What you should do >> Look through the records below for the line with "focal_35mm: 68". Return that line and each one after it up to and including the line with "hfov_deg: 56.8", exactly.

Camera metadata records
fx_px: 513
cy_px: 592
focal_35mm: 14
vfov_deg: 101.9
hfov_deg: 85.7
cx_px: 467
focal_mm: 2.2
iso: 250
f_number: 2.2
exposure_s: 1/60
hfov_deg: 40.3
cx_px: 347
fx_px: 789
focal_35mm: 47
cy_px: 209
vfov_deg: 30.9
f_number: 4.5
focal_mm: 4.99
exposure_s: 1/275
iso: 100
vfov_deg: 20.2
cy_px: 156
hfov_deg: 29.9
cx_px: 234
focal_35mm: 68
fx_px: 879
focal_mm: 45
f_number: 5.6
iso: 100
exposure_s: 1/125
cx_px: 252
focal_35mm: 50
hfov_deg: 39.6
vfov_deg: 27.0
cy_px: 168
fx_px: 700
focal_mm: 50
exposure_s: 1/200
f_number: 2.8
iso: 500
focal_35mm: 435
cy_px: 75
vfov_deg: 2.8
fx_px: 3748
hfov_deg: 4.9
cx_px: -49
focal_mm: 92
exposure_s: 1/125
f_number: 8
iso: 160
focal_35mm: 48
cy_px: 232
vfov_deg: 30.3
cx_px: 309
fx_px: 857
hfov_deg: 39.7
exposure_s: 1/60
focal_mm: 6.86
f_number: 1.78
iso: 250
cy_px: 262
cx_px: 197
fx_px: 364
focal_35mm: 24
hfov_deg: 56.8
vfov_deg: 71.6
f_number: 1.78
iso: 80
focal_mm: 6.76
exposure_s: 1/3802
* * *
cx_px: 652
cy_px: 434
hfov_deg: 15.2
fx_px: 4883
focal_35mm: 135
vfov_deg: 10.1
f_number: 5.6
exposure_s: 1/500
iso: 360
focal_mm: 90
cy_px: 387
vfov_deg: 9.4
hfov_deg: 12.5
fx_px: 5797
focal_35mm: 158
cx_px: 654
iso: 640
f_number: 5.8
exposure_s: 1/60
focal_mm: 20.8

Solution to this task >>
focal_35mm: 68
fx_px: 879
focal_mm: 45
f_number: 5.6
iso: 100
exposure_s: 1/125
cx_px: 252
focal_35mm: 50
hfov_deg: 39.6
vfov_deg: 27.0
cy_px: 168
fx_px: 700
focal_mm: 50
exposure_s: 1/200
f_number: 2.8
iso: 500
focal_35mm: 435
cy_px: 75
vfov_deg: 2.8
fx_px: 3748
hfov_deg: 4.9
cx_px: -49
focal_mm: 92
exposure_s: 1/125
f_number: 8
iso: 160
focal_35mm: 48
cy_px: 232
vfov_deg: 30.3
cx_px: 309
fx_px: 857
hfov_deg: 39.7
exposure_s: 1/60
focal_mm: 6.86
f_number: 1.78
iso: 250
cy_px: 262
cx_px: 197
fx_px: 364
focal_35mm: 24
hfov_deg: 56.8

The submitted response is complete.